Augusto Illuminati, "Percorsi del ‘68. Il lato oscuro della forza", DeriveApprodi, 2007
 

In questo libro agile e acuto gli anni ’60 e ’70 vengono ripercorsi attraverso l’intreccio di ribellione esistenziale, lotta politica e passione musicale.
Cosa tiene insieme il movimento del ’68 e quello del ’77 tra loro così spesso contrapposti? Non certo i ricordi nostalgici dei protagonisti, ancor meno la visione buonista che li pone sotto il segno del rinnovamento e della protesta generazionale. Li accomuna piuttosto il lato oscuro, distruttivo e per ciò stesso ricostruttivo di quelle esperienze. La violenza che li traversa e che, quando non rovescia il vecchio, si volge rovinosamente contro i soggetti che la esercitano. Non a caso il rock più duro ne è la colonna sonora costante.

# # # # # # #

» Obiettivo 1
Trascrivi dalla presentazione del libro il tratto che comincia con "In questo libro" e termina con "e passione musicale.".
» Obiettivo 2
Stabilisci se le seguenti affermazioni concordano con la presentazione del libro. Per ciascuna rispondi sì o no e cita le parole decisive del testo.
(a) Il libro ripercorre gli anni ’60 e ’70 attraverso ribellione esistenziale, lotta politica e passione musicale.
(b) A unire il movimento del ’68 e quello del ’77 sono i ricordi nostalgici dei protagonisti.
(c) La colonna sonora costante di quelle esperienze è la musica leggera.

# # # # # # #

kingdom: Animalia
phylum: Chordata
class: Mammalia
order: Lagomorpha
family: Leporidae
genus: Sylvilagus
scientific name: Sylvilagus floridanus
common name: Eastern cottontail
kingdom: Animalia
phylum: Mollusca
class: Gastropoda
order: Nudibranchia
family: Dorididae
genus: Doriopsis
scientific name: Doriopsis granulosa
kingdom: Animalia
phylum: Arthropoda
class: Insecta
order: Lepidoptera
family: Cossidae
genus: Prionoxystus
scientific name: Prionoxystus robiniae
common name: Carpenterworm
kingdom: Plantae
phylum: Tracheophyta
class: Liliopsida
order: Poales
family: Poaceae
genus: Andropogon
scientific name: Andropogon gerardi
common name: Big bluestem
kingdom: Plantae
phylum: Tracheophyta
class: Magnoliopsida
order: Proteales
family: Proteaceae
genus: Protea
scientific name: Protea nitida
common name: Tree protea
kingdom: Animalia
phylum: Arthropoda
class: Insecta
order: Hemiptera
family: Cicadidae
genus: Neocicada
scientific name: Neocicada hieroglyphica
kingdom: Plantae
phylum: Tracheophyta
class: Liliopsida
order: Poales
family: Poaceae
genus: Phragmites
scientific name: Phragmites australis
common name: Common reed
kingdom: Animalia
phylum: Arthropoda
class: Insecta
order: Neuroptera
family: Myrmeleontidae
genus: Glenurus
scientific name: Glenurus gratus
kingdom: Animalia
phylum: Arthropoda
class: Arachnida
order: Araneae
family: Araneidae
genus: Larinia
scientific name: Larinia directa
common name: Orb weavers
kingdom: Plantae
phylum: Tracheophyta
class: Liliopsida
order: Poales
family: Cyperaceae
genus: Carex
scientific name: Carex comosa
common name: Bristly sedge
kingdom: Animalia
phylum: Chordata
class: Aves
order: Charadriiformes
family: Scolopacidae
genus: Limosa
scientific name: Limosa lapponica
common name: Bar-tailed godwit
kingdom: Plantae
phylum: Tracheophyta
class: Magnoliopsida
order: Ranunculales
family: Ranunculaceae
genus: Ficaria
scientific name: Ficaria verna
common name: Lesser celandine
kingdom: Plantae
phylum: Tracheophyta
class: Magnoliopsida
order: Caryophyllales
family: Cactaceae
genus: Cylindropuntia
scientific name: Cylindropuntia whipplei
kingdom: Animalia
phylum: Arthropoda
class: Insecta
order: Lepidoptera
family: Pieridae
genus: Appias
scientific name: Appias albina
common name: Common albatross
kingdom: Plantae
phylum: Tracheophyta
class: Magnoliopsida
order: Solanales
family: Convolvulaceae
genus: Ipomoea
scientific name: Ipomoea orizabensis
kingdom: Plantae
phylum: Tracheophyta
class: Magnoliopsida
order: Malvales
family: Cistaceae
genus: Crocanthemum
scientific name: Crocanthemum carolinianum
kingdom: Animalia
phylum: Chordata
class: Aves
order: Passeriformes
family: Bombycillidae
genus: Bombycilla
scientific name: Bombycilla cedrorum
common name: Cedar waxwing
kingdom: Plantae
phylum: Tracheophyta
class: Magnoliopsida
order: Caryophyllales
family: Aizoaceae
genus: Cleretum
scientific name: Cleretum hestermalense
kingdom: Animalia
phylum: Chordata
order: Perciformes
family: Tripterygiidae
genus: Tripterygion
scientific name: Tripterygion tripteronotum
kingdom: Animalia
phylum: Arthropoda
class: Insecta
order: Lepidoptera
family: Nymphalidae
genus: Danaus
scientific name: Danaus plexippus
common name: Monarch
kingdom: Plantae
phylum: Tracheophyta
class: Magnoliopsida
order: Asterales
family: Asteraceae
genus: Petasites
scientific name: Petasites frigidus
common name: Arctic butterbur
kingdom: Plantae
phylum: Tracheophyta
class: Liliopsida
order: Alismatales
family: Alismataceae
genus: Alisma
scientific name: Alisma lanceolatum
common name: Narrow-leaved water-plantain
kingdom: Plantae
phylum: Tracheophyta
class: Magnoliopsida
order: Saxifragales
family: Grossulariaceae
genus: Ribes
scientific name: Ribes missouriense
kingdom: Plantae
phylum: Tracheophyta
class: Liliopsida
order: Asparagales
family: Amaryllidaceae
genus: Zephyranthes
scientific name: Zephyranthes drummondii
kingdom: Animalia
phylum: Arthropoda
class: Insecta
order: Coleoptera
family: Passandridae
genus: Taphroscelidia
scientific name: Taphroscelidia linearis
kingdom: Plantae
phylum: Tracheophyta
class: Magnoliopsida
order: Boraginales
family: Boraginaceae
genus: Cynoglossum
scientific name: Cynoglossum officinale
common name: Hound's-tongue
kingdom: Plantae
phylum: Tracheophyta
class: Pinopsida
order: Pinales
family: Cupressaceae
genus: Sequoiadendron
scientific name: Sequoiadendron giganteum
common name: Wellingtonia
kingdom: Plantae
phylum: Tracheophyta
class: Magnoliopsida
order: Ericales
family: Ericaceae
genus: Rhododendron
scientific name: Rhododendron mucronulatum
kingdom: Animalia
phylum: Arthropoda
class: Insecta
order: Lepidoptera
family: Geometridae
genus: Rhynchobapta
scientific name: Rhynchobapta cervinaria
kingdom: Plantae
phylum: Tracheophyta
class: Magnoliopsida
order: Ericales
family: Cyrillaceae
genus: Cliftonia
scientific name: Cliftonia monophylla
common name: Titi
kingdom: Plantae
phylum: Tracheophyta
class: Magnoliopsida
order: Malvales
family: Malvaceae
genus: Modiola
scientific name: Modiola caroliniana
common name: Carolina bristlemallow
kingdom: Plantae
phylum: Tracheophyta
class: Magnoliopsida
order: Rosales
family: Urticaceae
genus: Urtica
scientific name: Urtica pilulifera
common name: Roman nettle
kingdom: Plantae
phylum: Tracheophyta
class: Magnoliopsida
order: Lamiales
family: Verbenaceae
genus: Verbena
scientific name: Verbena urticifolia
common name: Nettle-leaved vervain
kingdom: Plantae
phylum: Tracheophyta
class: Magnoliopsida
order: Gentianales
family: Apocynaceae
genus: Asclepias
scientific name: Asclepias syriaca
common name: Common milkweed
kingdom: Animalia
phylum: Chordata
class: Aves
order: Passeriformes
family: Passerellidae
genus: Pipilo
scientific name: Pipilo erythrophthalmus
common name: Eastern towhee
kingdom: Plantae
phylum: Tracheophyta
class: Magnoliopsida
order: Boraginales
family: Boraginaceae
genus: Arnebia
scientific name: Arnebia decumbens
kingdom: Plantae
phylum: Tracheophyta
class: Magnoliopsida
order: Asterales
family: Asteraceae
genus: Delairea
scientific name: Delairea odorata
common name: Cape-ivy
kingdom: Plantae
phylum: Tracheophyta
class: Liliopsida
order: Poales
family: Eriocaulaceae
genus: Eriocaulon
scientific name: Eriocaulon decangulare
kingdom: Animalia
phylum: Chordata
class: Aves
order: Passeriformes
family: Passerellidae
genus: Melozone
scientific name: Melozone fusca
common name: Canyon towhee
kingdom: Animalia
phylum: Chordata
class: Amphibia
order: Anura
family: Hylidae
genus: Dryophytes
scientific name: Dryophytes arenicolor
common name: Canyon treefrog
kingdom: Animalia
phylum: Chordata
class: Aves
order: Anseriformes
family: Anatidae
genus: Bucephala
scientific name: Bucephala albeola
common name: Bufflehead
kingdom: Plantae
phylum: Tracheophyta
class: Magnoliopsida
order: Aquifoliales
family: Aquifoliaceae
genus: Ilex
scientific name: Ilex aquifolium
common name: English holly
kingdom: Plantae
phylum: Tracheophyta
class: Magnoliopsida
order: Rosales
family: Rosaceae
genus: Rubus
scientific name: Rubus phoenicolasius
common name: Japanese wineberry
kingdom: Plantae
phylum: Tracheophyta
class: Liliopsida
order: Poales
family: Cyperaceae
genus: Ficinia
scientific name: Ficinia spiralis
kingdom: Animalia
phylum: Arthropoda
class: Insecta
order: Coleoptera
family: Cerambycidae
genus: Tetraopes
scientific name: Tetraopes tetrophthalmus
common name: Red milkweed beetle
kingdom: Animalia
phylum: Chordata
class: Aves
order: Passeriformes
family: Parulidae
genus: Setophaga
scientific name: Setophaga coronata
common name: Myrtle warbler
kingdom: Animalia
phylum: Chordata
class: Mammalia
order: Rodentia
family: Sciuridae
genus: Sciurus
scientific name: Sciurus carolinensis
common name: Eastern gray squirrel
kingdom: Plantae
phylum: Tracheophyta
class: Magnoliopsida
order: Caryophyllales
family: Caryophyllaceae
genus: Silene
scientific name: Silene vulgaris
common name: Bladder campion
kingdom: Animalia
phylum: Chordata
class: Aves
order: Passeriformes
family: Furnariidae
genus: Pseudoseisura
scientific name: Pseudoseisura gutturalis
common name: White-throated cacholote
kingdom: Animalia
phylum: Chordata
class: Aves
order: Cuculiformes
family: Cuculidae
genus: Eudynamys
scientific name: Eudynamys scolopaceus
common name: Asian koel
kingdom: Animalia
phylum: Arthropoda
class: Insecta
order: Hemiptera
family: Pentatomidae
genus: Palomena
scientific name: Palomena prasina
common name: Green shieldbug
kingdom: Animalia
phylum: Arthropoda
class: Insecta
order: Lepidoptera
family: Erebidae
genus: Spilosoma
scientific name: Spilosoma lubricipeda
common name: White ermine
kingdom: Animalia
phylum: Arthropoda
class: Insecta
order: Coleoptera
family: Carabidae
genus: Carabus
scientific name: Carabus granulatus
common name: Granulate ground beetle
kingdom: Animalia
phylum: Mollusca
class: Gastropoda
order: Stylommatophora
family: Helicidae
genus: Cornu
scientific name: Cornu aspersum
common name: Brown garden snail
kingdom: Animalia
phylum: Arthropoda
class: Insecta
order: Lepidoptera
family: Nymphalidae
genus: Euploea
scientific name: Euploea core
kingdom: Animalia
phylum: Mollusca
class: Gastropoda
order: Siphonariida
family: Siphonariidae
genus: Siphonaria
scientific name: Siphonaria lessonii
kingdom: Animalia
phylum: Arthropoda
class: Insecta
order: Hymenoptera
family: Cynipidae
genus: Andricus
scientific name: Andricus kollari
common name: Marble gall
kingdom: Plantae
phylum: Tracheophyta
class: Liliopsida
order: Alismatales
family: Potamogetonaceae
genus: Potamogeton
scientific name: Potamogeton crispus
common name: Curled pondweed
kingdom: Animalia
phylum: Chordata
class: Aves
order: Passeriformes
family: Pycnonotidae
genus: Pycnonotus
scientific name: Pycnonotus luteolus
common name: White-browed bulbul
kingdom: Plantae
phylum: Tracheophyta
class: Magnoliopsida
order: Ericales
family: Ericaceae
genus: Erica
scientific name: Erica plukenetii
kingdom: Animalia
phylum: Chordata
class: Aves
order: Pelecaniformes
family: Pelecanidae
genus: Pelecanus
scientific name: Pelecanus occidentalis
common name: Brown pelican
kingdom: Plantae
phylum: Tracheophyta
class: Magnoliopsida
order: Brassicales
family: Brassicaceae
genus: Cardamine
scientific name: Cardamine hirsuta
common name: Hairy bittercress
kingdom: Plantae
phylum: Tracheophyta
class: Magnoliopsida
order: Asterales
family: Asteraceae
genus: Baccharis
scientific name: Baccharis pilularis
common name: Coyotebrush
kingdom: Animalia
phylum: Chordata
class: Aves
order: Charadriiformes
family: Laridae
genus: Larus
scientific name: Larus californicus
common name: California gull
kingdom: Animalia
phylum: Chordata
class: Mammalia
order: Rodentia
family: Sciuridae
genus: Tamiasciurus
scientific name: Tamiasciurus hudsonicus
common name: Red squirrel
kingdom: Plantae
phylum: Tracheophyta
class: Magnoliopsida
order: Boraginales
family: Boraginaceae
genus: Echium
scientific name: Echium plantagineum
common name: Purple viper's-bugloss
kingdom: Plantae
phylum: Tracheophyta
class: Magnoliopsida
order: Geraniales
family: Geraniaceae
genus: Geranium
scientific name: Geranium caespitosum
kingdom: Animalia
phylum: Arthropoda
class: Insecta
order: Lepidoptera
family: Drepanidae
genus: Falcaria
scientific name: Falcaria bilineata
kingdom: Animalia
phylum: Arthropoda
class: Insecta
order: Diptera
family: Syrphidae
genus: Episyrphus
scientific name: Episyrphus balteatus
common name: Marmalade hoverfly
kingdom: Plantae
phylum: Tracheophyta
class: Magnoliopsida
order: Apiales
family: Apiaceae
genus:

# # # # # # #

» Risposta svolta 1
In questo libro agile e acuto gli anni ’60 e ’70 vengono ripercorsi attraverso l’intreccio di ribellione esistenziale, lotta politica e passione musicale.

» Risposta svolta 2
(a) Sì: «gli anni ’60 e ’70 vengono ripercorsi attraverso l’intreccio di ribellione esistenziale, lotta politica e passione musicale».
(b) No: «Non certo i ricordi nostalgici dei protagonisti».
(c) No: «il rock più duro ne è la colonna sonora costante».